"Courage," I cried in English, heedless of the consequences. "Courage. Let this fiend see that he cannot rule us as he does his cringing slaves."
"Think! think of yourself, Scars!" he gasped with extreme difficulty. "If they kill me, forgive me for bringing you from England. I—I did not know that this trap had been prepared for me."
"I forgive you everything," I answered, glancing for a moment at his white, blood-smeared countenance. "Bear up. You must—you shall not die."
But even as I spoke, the executioner, who had been bending over the fire, withdrew with his tongs a band of iron with long sharp spikes on the inside now red with heat, and as the slaves released the pressure upon his wrists and ankles the sinister-faced negro placed the terrible band around the victim's waist and by means of a screw quickly drew it so tight that the red-hot spikes ran into the flesh, causing it to smoke and emit a hissing noise that was horrible.
Again poor Omar squirmed in pain and gave vent to a shrill, agonised cry. But it was not repeated.
Everyone stood eager and open-mouthed, and even the villainous Samory rose from his divan to more closely watch the effect of the fearful torture now being applied.
The victim's upturned face was white as the marble pavement. From the corners of the mouth a thin red stream oozed, and the closed eyes and imperceptible breathing showed plainly that no torture, however inhuman, could cause him further agony. He had lapsed into unconsciousness.
"Hold!" cried Samory at last, seeing the executioner about to prepare yet another torture. "Take the pagan author of malice from my sight, let his wounds be dressed, and apply thy persuasion unto him again to-morrow at sundown. He shall speak, I vow before the great Allah and Mahomet, the Prophet of the Just. He shall tell us where the treasure lieth hidden."

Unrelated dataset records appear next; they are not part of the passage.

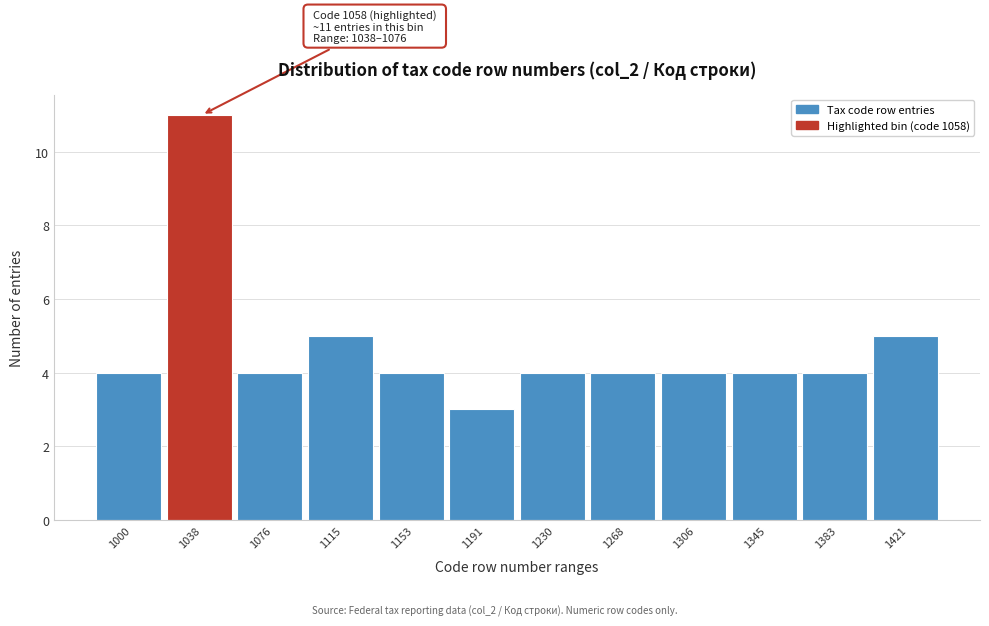

Reading left to right, list all the values displayed in this chart.

1000=4	1038=11	1076=4	1115=5	1153=4	1191=3	1230=4	1268=4	1306=4	1345=4	1383=4	1421=5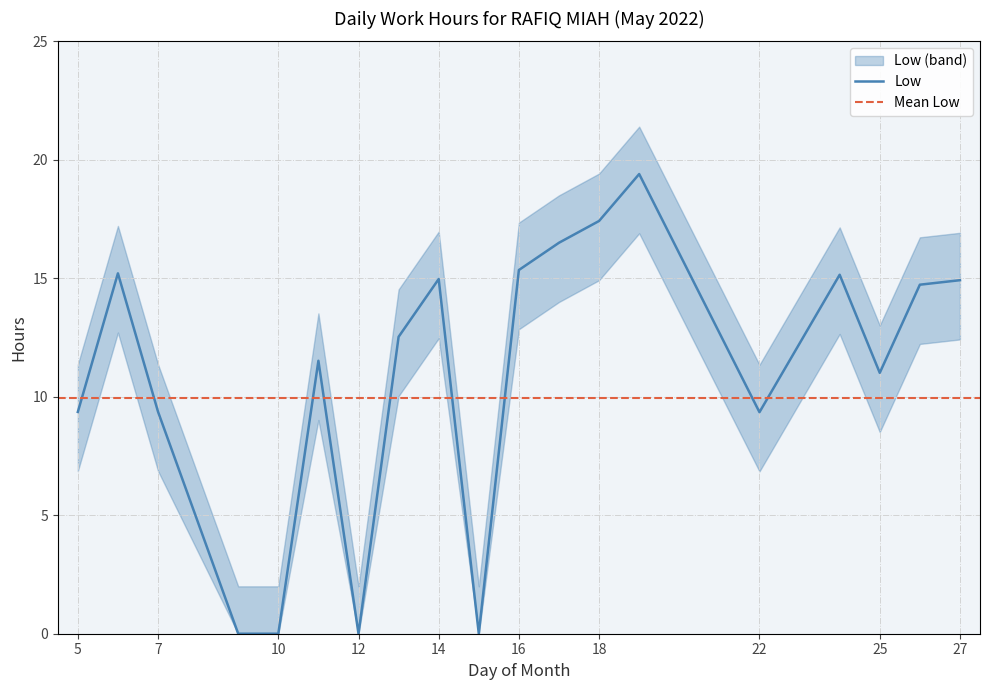

How many categories are shown in the chart?

19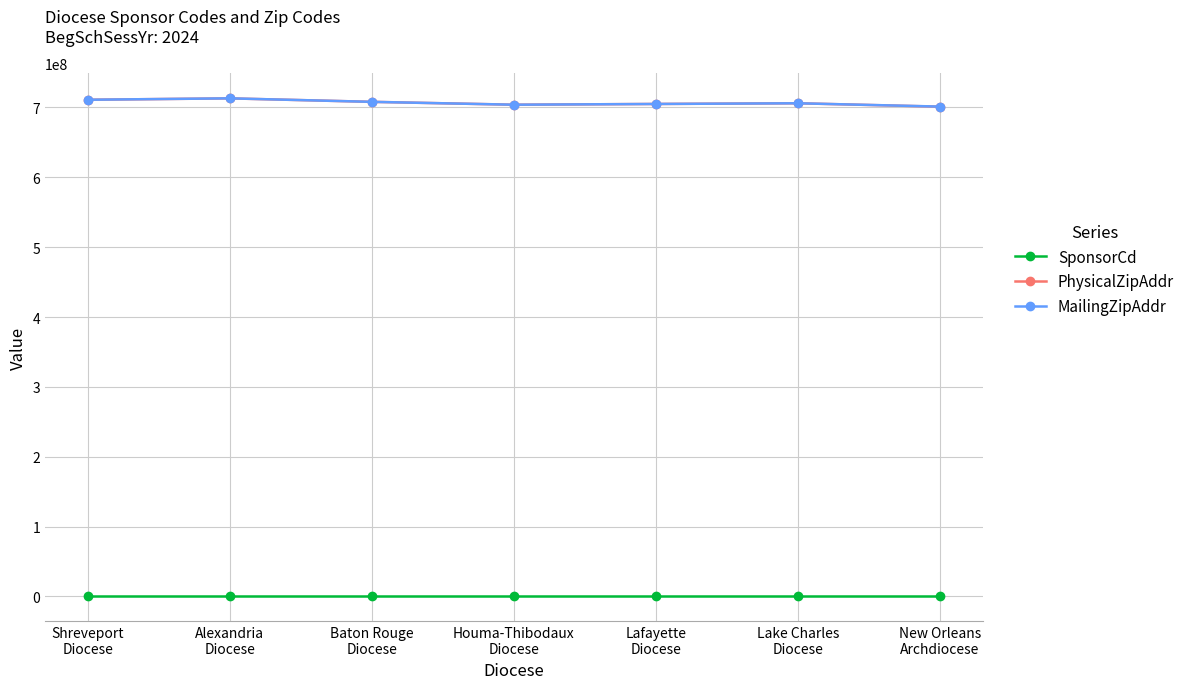

True or false: PhysicalZipAddr has a value of 968420281 at Baton Rouge
Diocese.

False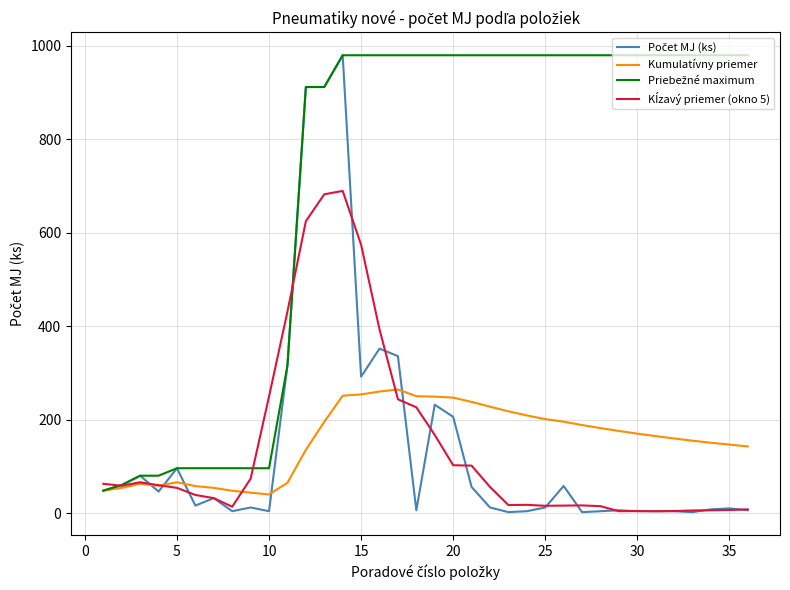

What is the maximum value shown in the chart?

980.0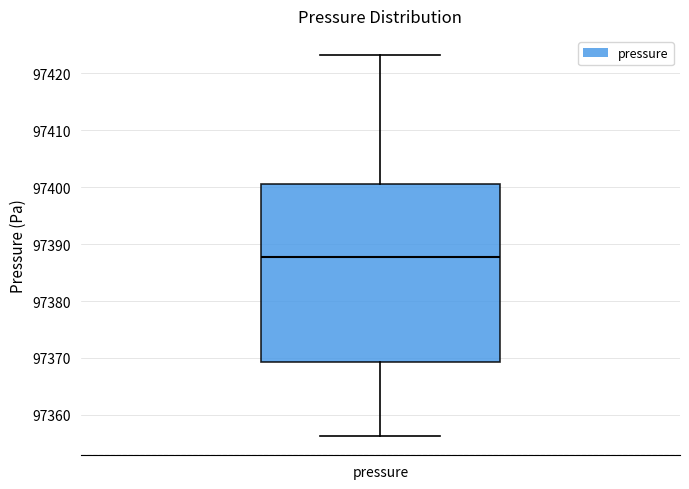

Where does the median line of the box for pressure sit on the y-axis? The values are not printed on the chart, so give them approximately, as read against the axis.

97388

"O, light of the earth," cried one of the councillors, a white-bearded sage who wore a robe of crimson silk beautifully embroidered. "Though the hand of time hath not yet spread the fruits of manhood upon this youth's cheeks, yet neither the splendour of thy court nor the words from thy lips could steal from the young prince the knowledge of himself. He hath cursed thee with the three curses of the pagans Takhar, Tuirakh, and Zomara, the Crocodile-god, held in awe by all."
"Well, thinkest thou that I fear the empty threats of a youth whose hostility towards me arises from the fact that I captured his father on the Great Salt Road, and smiting off his head, sent it as a present to the Naya?" asked Samory in indignation.